_The exercise_. Copy out every line of text in the records below, word for word, without the pictures.

---

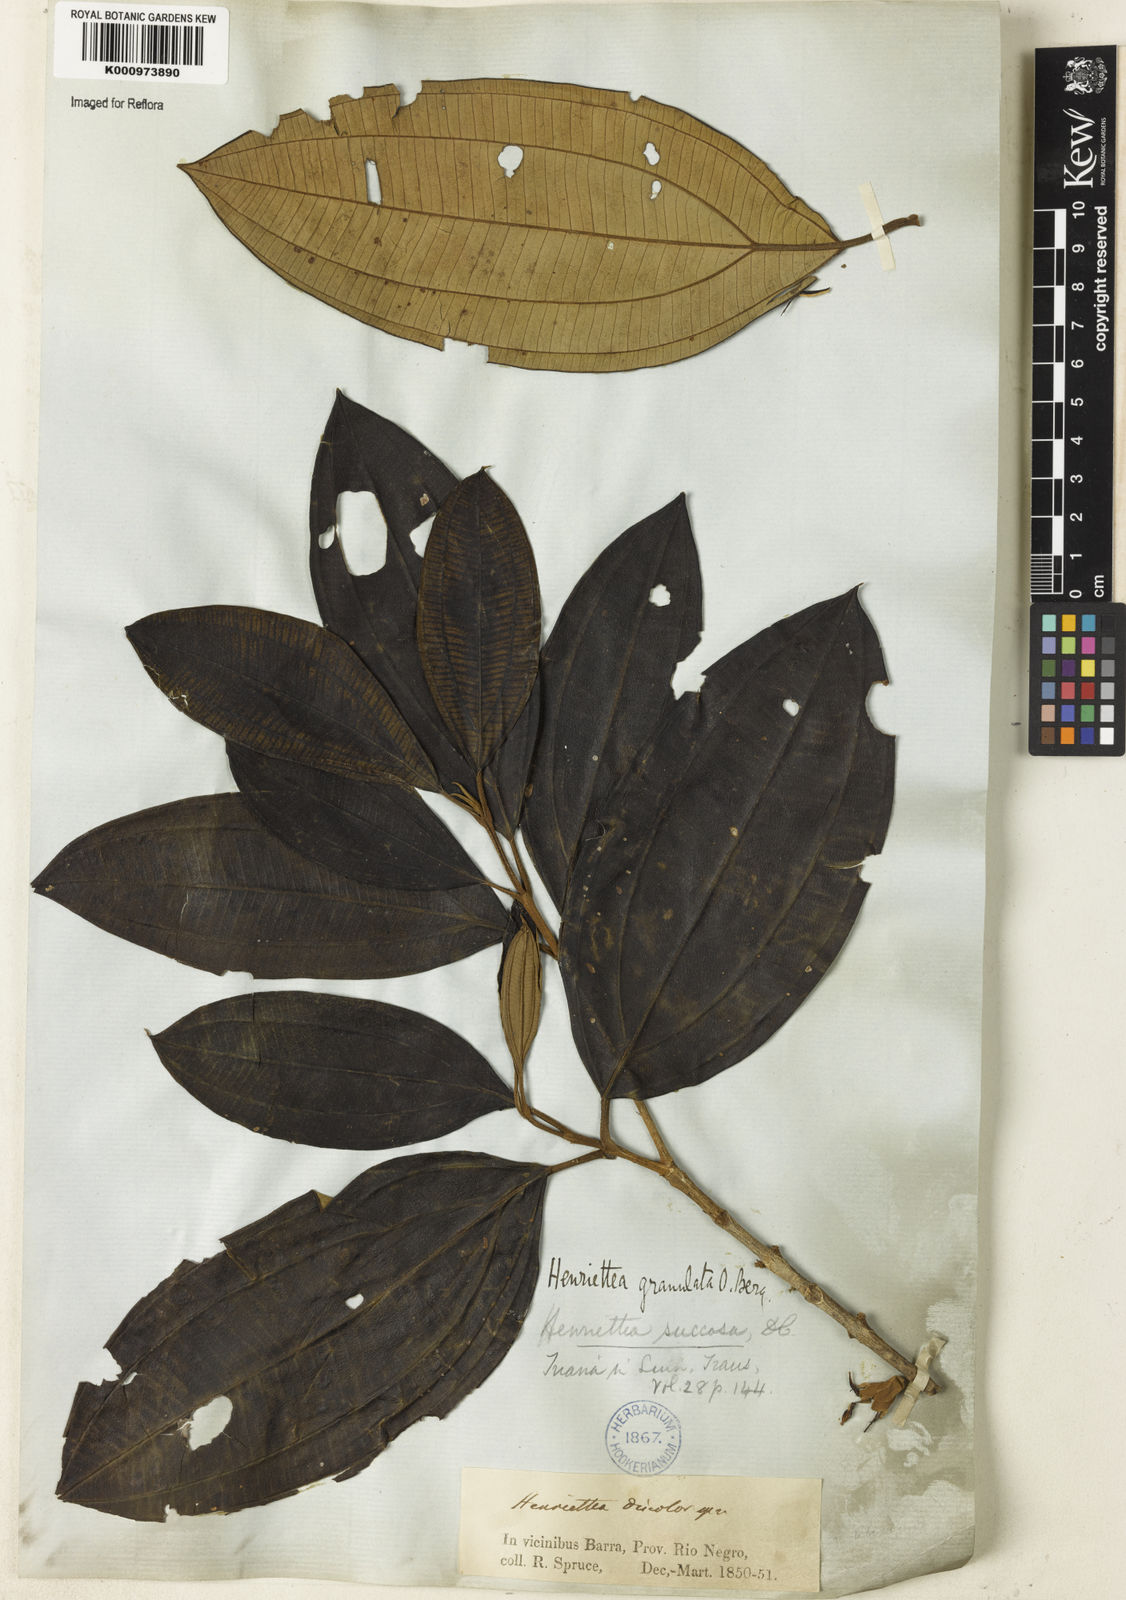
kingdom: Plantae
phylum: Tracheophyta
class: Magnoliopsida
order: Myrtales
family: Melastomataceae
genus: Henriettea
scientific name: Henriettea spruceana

---

_Answer to this task_.
kingdom: Plantae
phylum: Tracheophyta
class: Magnoliopsida
order: Myrtales
family: Melastomataceae
genus: Henriettea
scientific name: Henriettea spruceana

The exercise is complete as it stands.